Parent Video Support During Sessions
To help our swimmers get the maximum benefit from each session, we encourage at least one parent to be present and available to assist with video recording.
During the session, parents can use one of our iPads to capture short video clips of their swimmer. No special knowledge or experience is required—we will show you exactly what to record. Parent support re. video allows your swimmer's coach to focus on coaching rather than taking videos!
At the conclusion of the session, all videos will be uploaded to your swimmer's personal Dropbox folder. Each session will be organized into a dated subfolder, making it easy to locate and review videos from previous sessions.
The videos are much more than a record of the session—they are an important learning tool.
One of the goals of the Platinum Performance Lab is to help swimmers become active participants in their own development.
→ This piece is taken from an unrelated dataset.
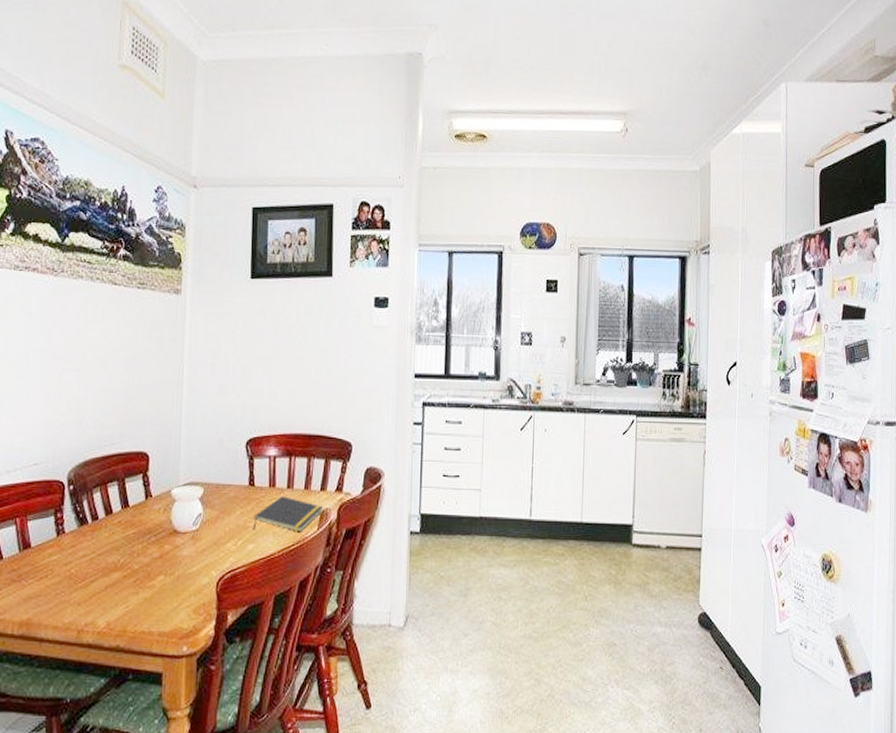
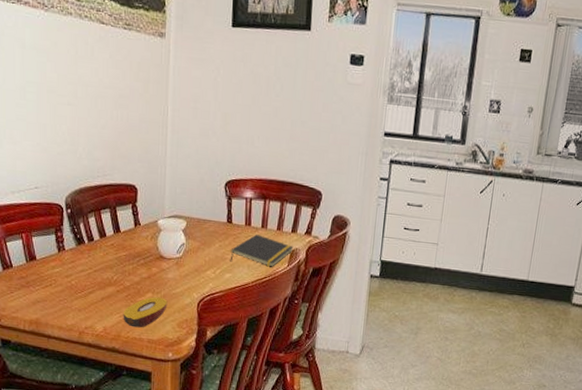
fruit: none [130,579,182,619] -> present [123,297,168,328]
By reviewing their videos between sessions, swimmers can:
- Better understand the technical points discussed during the session.
- Observe their own strengths and weaknesses.
- Track improvements over time.
- Develop meaningful practice goals.
- Learn to analyze their own swimming, an essential skill for long-term success.
Many swimmers discover things in their videos that they did not feel while they were swimming. This visual feedback often creates "aha" moments that can accelerate learning and help technical improvements become permanent.
The most successful swimmers are often those who spend time studying their videos, thinking about what they see, and arriving at their next session with questions and observations of their own.
Our goal is not simply to coach swimmers during a 90-minute session. Our goal is to provide tools that help them continue learning long after the session has ended, and video review is one of the most powerful tools available for that purpose.
At Platinum Performance Lab, we believe that understanding creates improvement. The more a swimmer understands what they are doing in the water, the faster meaningful progress occurs. Fitness may determine how fast a swimmer can go, but understanding determines how effectively they use that fitness when it matters most.